Personal information
- Full name: Geoffrey Kondo Seke Mabiala
- Date of birth: 2 May 2002 (age 24)
- Place of birth: Gagny, France
- Height: 1.80 m (5 ft 11 in)
- Position: Left-back

Team information
- Current team: Cercle Brugge
- Number: 24

Youth career
- 2006–2008: Boves
- 2008–2013: ES Cagny
- 2013–2021: US Camon

Senior career*
- Years: Team / Apps / (Gls)
- 2021–2022: US Camon / 8 / (0)
- 2022–2026: Dunkerque / 37 / (1)
- 2023–2024: → Furiani-Agliani (loan) / 22 / (2)
- 2026–: Cercle Brugge / 10 / (1)

= Geoffrey Kondo =

French footballer (born 2002)

Geoffrey Kondo Seke Mabiala (born 2 May 2002) is a French professional football player who plays as a left-back for Belgian Pro League club Cercle Brugge.

==Career==
A youth product of his local club US Camon, Kondo began his senior career with them in 2021 in the Régional 1. On 22 June 2022, he transferred to Dunkerque in the Championnat National.
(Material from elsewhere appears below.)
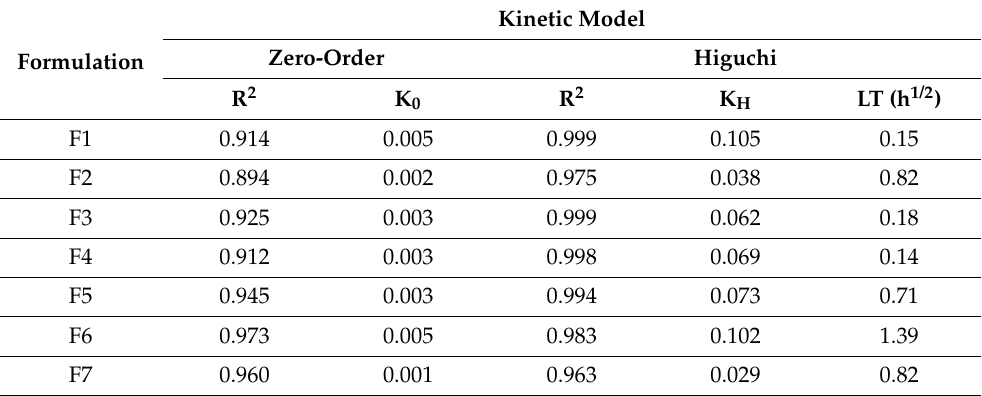
Figure 5. In vitro release of ETD from gel formulations (mean ± SD, n = 6). Results are expressed as the amount (mg) of drug detected in the acceptor fluid, which penetrated the synthetic membrane (Cuprophan) in accordance to 1 cm 2 of membrane. Formulations F2, F3, F4, F5, and F7 showed significant differences ( p < 0.005) in comparison to the F1 gel which had the highest amount of ETD release).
He made his senior and professional debut with Dunkerque in a 3–0 Coupe de France win over SC Fouquières on 8 October 2022. On 31 June 2023 he joined Furiani-Agliani on a season-long loan in the Championnat National 2. On 30 January 2025, he extended his contract with Dunkerque until 2028.

On 27 January 2026, Kondo signed a three-and-a-half-year contract with Cercle Brugge in Belgium.

==Personal life==
Born in France, Kondo is of DR Congolese descent.